Identifying More Opioid Epidemic Service Provider Relationships: Mining Internal Revenue Service XML Data
Jay Colbert
The Polis Center
The Polis Center is leading the opioid work on the Indiana Data Partnership, using social network analysis and cluster mapping to discover networks of connected organizations, as well as to determine the strength of those connections. Our aims are to discover organizations that serve as relationship brokers and identify potential new partners for coalitions to combat the opioid epidemic. We use several methods to obtain this information including interviews, surveys, and web listings of coalitions and board members. Another source is administrative data from government agencies such as the Family and Social Services Administration (FSSA), the Indiana Management Performance Hub (MPH), and the Internal Revenue Service (IRS).
What is IRS 990 data?
The IRS data is the Form 990 data which all tax-exempt organizations must fill out annually. According to the IRS:
“A tax-exempt organization must file an annual information return or notice with the IRS, unless an exception applies. Form 990 is the IRS' primary tool for gathering information about tax-exempt organizations, educating organizations about tax law requirements and promoting compliance. Organizations also use the Form 990 to share information with the public about their programs. Additionally, most states rely on the Form 990 to perform charitable and other regulatory oversight and to satisfy state income tax filing requirements for organizations claiming exemption from state income tax. (https://www.irs.gov/charities-non-profits/form-990-resources-and-tools)”

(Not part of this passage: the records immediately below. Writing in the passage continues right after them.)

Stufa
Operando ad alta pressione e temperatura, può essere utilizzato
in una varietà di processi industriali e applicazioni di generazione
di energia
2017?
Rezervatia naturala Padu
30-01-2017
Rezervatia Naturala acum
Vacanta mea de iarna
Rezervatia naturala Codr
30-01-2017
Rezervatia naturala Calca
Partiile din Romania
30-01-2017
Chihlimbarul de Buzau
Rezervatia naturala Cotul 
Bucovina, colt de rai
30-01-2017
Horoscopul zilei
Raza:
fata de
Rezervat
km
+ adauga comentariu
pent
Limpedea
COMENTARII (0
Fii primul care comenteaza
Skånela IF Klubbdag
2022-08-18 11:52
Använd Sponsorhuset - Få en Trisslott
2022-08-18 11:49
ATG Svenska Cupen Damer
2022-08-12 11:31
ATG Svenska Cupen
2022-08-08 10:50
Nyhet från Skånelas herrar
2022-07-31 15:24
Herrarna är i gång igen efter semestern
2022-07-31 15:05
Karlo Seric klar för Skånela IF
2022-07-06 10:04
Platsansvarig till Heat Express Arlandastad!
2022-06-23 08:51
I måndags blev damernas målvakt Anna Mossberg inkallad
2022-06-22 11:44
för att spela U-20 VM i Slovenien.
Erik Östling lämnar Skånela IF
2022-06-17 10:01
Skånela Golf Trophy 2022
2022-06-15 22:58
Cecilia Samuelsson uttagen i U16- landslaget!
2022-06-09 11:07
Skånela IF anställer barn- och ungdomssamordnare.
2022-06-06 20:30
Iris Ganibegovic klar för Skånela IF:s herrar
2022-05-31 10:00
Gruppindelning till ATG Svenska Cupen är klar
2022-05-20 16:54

Did you notice the part about “share information with the public about their programs”? The information we access for this project are lists of an organization’s board members and the organizations they fund. (As a side note, there is no place on Form 990 to list organizations that fund you, only organizations that you fund.)
If you really need to make your eyes water, check out the form in its entirety. But don’t forget Schedule A, which lists funded organizations. Or, Schedule I, which has more info on funded organizations.
How do we use IRS 990 data to identify relationships?
We use 990 data to identify relationships between organizations based on shared board members and funding sources. If two organizations share a board member, it might not indicate a super-close relationship, but we can be very confident that the organizations are at least aware of each other. If you are familiar with our Kumu relationship maps (aka “The Bubbles”) you would see this as a “Networking” relationship. And, if one organization funds another, we can be quite sure there is a close relationship between those two organizations because we all understand keeping an eye on where our money goes and what it is doing.
How do we get the 990 data?
In recent years, IRS 990 data has become more accessible. You can get lists of organizations, but this does not include some of the fun stuff like board members and funders. To get the fun stuff, you have to go to the XML files which are provided from IRS through Amazon and Google. We use a representation built upon the Amazon structure. This leads us to an index of organizations with pointers to their annual XML which leads us to the more interesting data such as employees, board members, and funded organizations.
If you’re still in need of some eye watering, a good example is United Way of Central Indiana’s 2014 XML file.
One of our interns, Saket Talware, wrote some Python scripts to extract the pieces that we wanted which places the data in an easier-to-consume CSV file format.
What were the results?
Our work identified over 48,000 990 filings (2011 – 2018) from almost 12,000 unique organizations in Indiana. These include over 68,000 unique people identified as employees, trustees or board members.
Here’s an example:
Name | Org_Name |
---|---|
confidential | CHILDREN'S BUREAUINC |
confidential | METROPOLITAN INDIANAPOLIS PUBLIC BROADCASTING INC |
confidential | THE JULIAN CENTER INC |
With this information, we draw connections between these organizations on the belief they are at least aware of each other.
Are there any limitations?
There certainly are.
First, we only get xml files for forms that are electronically filed. If an organization is doing it with pen and paper then we are out of luck.
Second, organization names can be messy like the example below where we see this is certainly the same organization with slightly different spellings. Employer Identification Numbers (EINs) help in many cases but not all, so we create a de-duplicated list of organizations. There are also complications in matching these org to the existing orgs in our database.
Name |
---|
ALPHA CHI SIGMA EDUCATIONAL |
ALPHA CHI SIGMA EDUCATIONAL FOUNDATION |
ALPHA CHI SIGMA EDUCATIONAL FOUNDATION INC |
Third, people names can be messy. James Smith looks like a busy fellow with how many boards he is on, but maybe there are multiple people in the data with that name. And is Jim Smith the same guy or maybe somebody else? So we still have some work to do creating a de-duplicated list of people.
What’s next?
This is a work in progress. A future post will discuss what we uncovered when looking at shared funders.